I think there's something hopeful about seeing things that way, because it suggests that to make someone safe, you don’t have to immediately change everything. Only a few variables need to be improved to get someone out of a danger zone.
Anyway — I’m sure some of you have dealt with this. Either suicidal ideation, loss of loved ones, or just the garden variety struggles of being a person who feels. If there’s stuff you’ve read that has helped, or preferred coping mechanisms, please share them in the comments. It’ll be nice for everybody, I think.
Oh, one last thing
In the story, we mention something called the Papageno effect, named after a character in Mozart’s opera, The Magic Flute. Garrott Graham, producer of Search Engine, insists I share this with you:
So silly. Okay, we will be back next Friday with a new one, it’s a technology story about a website I could not believe exists.
As always, if you want to support the work we do here, head over to searchengine.show. There, you can sign up for the ad-free version of Search Engine, which includes bonus episodes.
See you next week,
PJ
My father killed himself when I was five and a half. I have also been suicidal, or -ish.

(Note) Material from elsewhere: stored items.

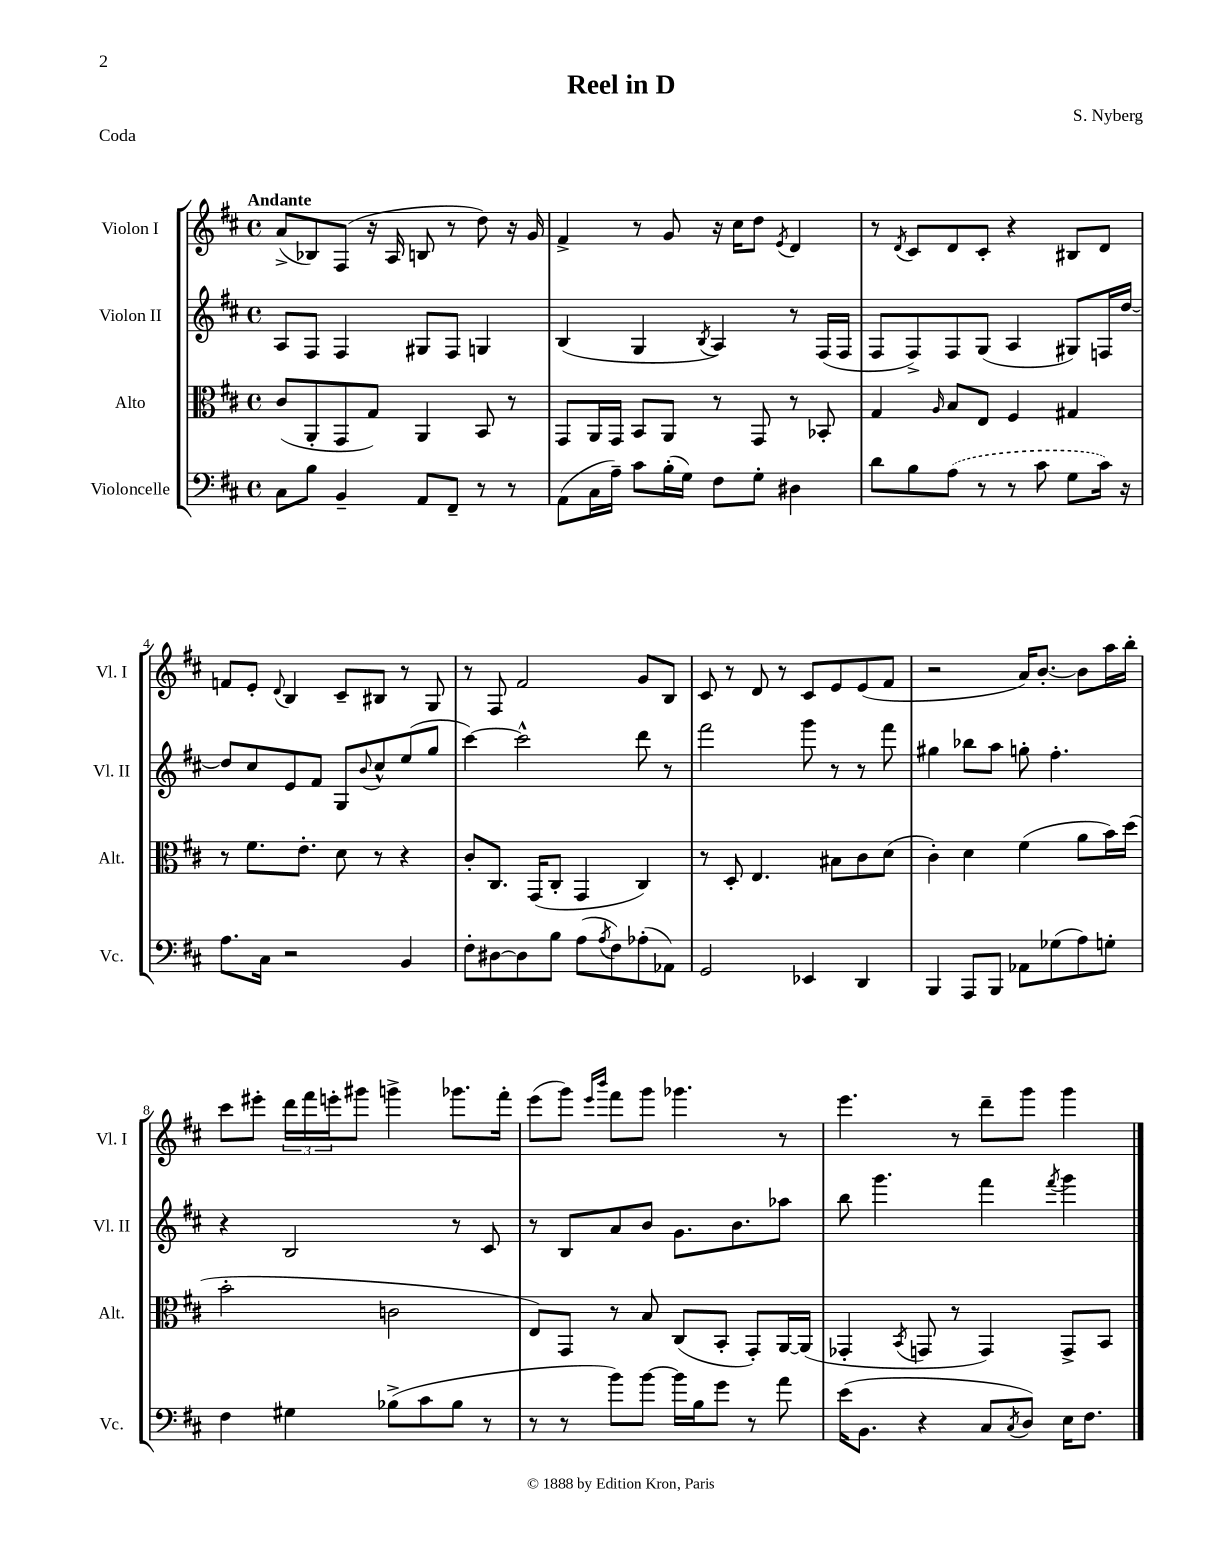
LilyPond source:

\header { title = "Reel in D" composer = "S. Nyberg" piece = "Coda" }
<<
\new StaffGroup <<
\new Staff = "s0" \with { instrumentName = "Violon I" shortInstrumentName = "Vl. I" } {
    \clef treble \key d \major \defaultTimeSignature \time 4/4 \tempo "Andante"
    a'8->( bes8) fis8( r16 a16 b8 r8 d''8) r16 g'16 |
    fis'4-> r8 g'8 r16 cis''16 d''8 \acciaccatura { e'8 } d'4 |
    r8 \acciaccatura { d'8 } cis'8 d'8 cis'8-. r4 bis8 d'8 |
    f'8 e'8-. \appoggiatura { d'8 } b4 cis'8-- bis8 r8 g8 |
    r8 fis8 fis'2 g'8 b8 |
    cis'8 r8 d'8 r8 cis'8 e'8 e'8( fis'8 |
    r2 a'16) b'8.~-. b'8 a''16 b''16-. |
    cis'''8 eis'''8-. \tuplet 3/2 { d'''16 fis'''16 e'''16-. } gis'''8 g'''4-> ges'''8. fis'''16-. |
    e'''8( g'''8) \grace { e'''16 b'''16 } fis'''8 g'''8 ges'''4. r8 |
    e'''4. r8 d'''8-- g'''8 g'''4 \bar "|." |
}
\new Staff = "s1" \with { instrumentName = "Violon II" shortInstrumentName = "Vl. II" } {
    \clef treble \key d \major \defaultTimeSignature \time 4/4
    a8 fis8 fis4 gis8 fis8 g4 |
    b4( g4 \acciaccatura { b8 } a4) r8 fis16( fis16 |
    fis8 fis8->) fis8 g8( a4 gis8) f16 d''16~ |
    d''8 cis''8 e'8 fis'8 g8 \appoggiatura { b'8 } cis''8-^ e''8( g''8 |
    cis'''4~) cis'''2-^ d'''8 r8 |
    fis'''2 g'''8 r8 r8 fis'''8 |
    gis''4 bes''8 a''8 g''8-. fis''4.-. |
    r4 b2 r8 cis'8 |
    r8 b8 a'8 b'8 g'8. b'8. aes''8 |
    b''8 g'''4. fis'''4 \acciaccatura { fis'''8 } g'''4 \bar "|." |
}
\new Staff = "s2" \with { instrumentName = "Alto" shortInstrumentName = "Alt." } {
    \clef alto \key d \major \defaultTimeSignature \time 4/4
    cis'8( a,8-. g,8 g8) a,4 b,8 r8 |
    g,8 a,16 g,16 b,8 a,8 r8 g,8 r8 bes,8-. |
    g4 \grace { a16 } b8 e8 fis4 gis4 |
    r8 fis'8. e'8.-. d'8 r8 r4 |
    cis'8-. cis8. g,16( cis8-. g,4 cis4) |
    r8 d8-. e4. bis8 cis'8 d'8( |
    cis'4-.) d'4 fis'4( a'8 b'16) d''16( |
    b'2-. c'2 |
    e8) g,8 r8 b8 cis8( b,8-. g,8-.) a,16~ a,16( |
    ges,4-. \acciaccatura { b,8 } g,8 r8 g,4) g,8-> b,8 \bar "|." |
}
\new Staff = "s3" \with { instrumentName = "Violoncelle" shortInstrumentName = "Vc." } {
    \clef bass \key d \major \defaultTimeSignature \time 4/4
    cis8 b8 b,4-- a,8 fis,8-- r8 r8 |
    a,8( cis16 a16--) cis'8 b16-.( g16) fis8 g8-. dis4 |
    d'8 b8 \once \slurDashed a8( r8 r8 cis'8 g8 cis'16) r16 |
    a8. cis16 r2 b,4 |
    fis8-. dis8~ dis8 b8 a8( \acciaccatura { a8 } fis8) aes8-.( aes,8) |
    g,2 ees,4 d,4 |
    b,,4 a,,8 b,,8 aes,8 ges8( a8) g8-. |
    fis4 gis4 bes8->( cis'8 bes8 r8 |
    r8 r8 b'8) b'8~ b'16 b16 g'8 r8 a'8 |
    e'16( b,8. r4 cis8 \acciaccatura { cis8 } d8) e16 fis8. \bar "|." |
}
>>
>>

Things that make me want to run away to the bathroom stall where I used to hide in high school:
--the other day when someone told me her dad was researching a used car for her "as only a dad can"
--the ads a brewery near me runs every Fathers Day for dads to come get a free beer (I'm also a full-time single mom. Every year after I get over the initial trigger I go down there and tell them I want my dad beer. Then I cry all over again)
--A children's book called When the Wind Blew (which is about an old woman and a kitten and has nothing to do with fathers or suicide at all)
--Anytime someone says "there's really only a five-minute window in which someone will kill themselves" or "most suicides are preventable" or whatever.
So basically (with the exception of the last one) really no story that comes with a suicide trigger warning--like the listener in the episode, it's only the stuff no one could predict.
I do use content warnings in communities where I post things and that's the norm--I don't think their ineffectiveness or inability to cover all the things is a reason for me to be a jerk about it--but I appreciate this episode for identifying and validating some of my feelings in ways that haven't happened before.
I don't know that I have any advice, except that maybe I should have taken the trip to some hot springs that I thought would save my life in January, because it can't have been more expensive than my $6205.07 inpatient stay a month later and it would have been a lot nicer. But who knows.
Great episode. It was very interesting produced with such care.